PROBLEM STATEMENT:
Write out every line below as a numbered list, skipping blank lines and leaving the pictures out.

STUDY MATERIAL:
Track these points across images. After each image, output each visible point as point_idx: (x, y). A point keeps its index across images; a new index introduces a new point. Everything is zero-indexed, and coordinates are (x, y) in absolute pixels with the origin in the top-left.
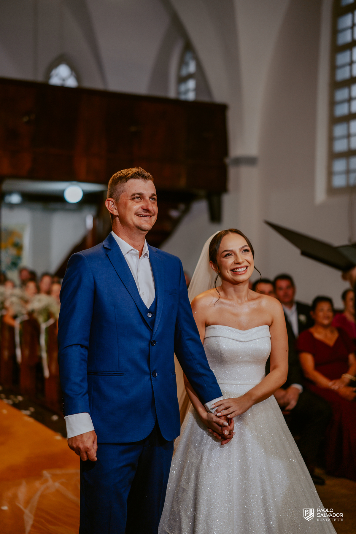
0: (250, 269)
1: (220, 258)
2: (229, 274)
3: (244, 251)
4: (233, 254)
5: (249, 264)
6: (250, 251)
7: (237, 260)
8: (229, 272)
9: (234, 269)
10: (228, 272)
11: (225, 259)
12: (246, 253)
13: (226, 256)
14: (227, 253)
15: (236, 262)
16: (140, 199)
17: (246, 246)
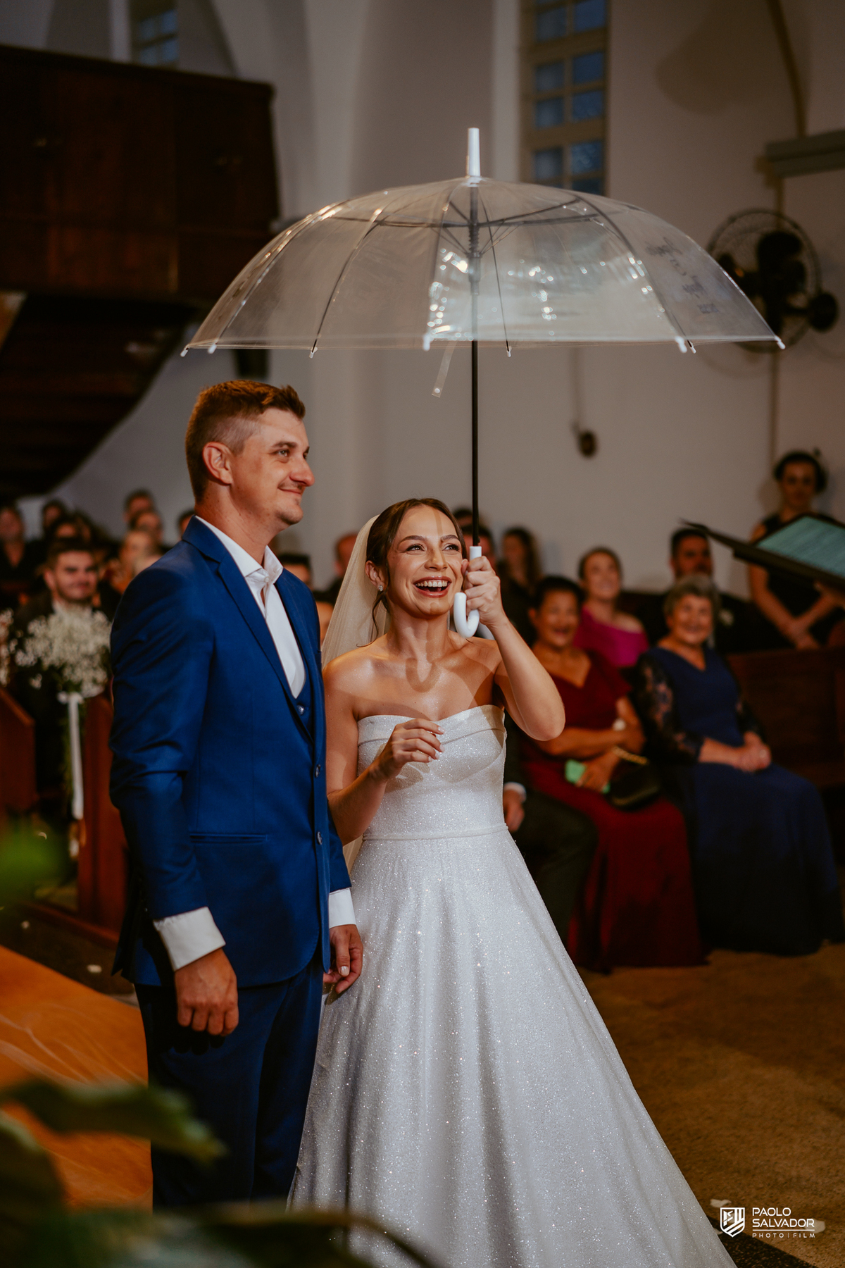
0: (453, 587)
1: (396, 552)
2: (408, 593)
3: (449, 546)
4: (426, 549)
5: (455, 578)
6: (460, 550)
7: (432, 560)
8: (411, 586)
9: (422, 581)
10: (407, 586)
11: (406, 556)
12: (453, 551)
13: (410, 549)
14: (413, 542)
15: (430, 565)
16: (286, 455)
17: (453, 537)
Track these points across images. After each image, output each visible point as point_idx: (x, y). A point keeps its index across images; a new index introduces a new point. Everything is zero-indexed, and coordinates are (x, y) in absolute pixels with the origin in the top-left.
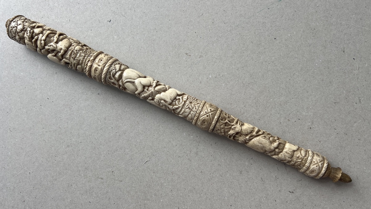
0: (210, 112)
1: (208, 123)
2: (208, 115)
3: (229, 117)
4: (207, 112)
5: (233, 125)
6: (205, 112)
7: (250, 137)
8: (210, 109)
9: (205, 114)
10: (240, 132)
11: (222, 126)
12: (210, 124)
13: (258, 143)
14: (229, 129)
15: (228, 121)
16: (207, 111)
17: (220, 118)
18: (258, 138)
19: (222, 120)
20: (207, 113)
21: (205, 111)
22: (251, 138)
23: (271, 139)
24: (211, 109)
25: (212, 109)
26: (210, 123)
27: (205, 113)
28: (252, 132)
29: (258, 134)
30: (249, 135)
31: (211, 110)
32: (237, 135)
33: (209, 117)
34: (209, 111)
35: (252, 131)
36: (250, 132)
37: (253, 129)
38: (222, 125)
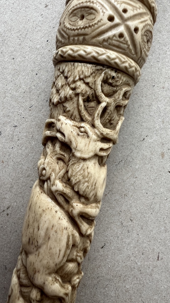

RESULT FOR THIS EXERCISE:
1. Track these points across images. After each image, output each visible point as point_idx: (x, y). A point keeps its index across images; a new index introduces a new point. Everything is zero-indexed, and coordinates are (x, y) in absolute pixels with the origin in the top-left.
2. 0: (250, 269)
3. 1: (220, 258)
4. 2: (229, 274)
5. 3: (244, 251)
6. 4: (233, 254)
7. 5: (249, 264)
8. 6: (250, 251)
9. 7: (237, 260)
10. 8: (229, 272)
11. 9: (234, 269)
12. 10: (228, 272)
13. 11: (225, 259)
14. 12: (246, 253)
15. 13: (226, 256)
16. 14: (227, 253)
17. 15: (236, 262)
18. 16: (140, 199)
19. 17: (246, 246)
20. 0: (453, 587)
21. 1: (396, 552)
22. 2: (408, 593)
23. 3: (449, 546)
24. 4: (426, 549)
25. 5: (455, 578)
26. 6: (460, 550)
27. 7: (432, 560)
28. 8: (411, 586)
29. 9: (422, 581)
30. 10: (407, 586)
31. 11: (406, 556)
32. 12: (453, 551)
33. 13: (410, 549)
34. 14: (413, 542)
35. 15: (430, 565)
36. 16: (286, 455)
37. 17: (453, 537)
38. Track these points across images. After each image, output each visible point as point_idx: (x, y). A point keeps its index across images; a new index introduces a new point. Everything is zero-indexed, and coordinates are (x, y) in absolute pixels with the origin in the top-left.
39. 0: (210, 112)
40. 1: (208, 123)
41. 2: (208, 115)
42. 3: (229, 117)
43. 4: (207, 112)
44. 5: (233, 125)
45. 6: (205, 112)
46. 7: (250, 137)
47. 8: (210, 109)
48. 9: (205, 114)
49. 10: (240, 132)
50. 11: (222, 126)
51. 12: (210, 124)
52. 13: (258, 143)
53. 14: (229, 129)
54. 15: (228, 121)
55. 16: (207, 111)
56. 17: (220, 118)
57. 18: (258, 138)
58. 19: (222, 120)
59. 20: (207, 113)
60. 21: (205, 111)
61. 22: (251, 138)
62. 23: (271, 139)
63. 24: (211, 109)
64. 25: (212, 109)
65. 26: (210, 123)
66. 27: (205, 113)
67. 28: (252, 132)
68. 29: (258, 134)
69. 30: (249, 135)
70. 31: (211, 110)
71. 32: (237, 135)
72. 33: (209, 117)
73. 34: (209, 111)
74. 35: (252, 131)
75. 36: (250, 132)
76. 37: (253, 129)
77. 38: (222, 125)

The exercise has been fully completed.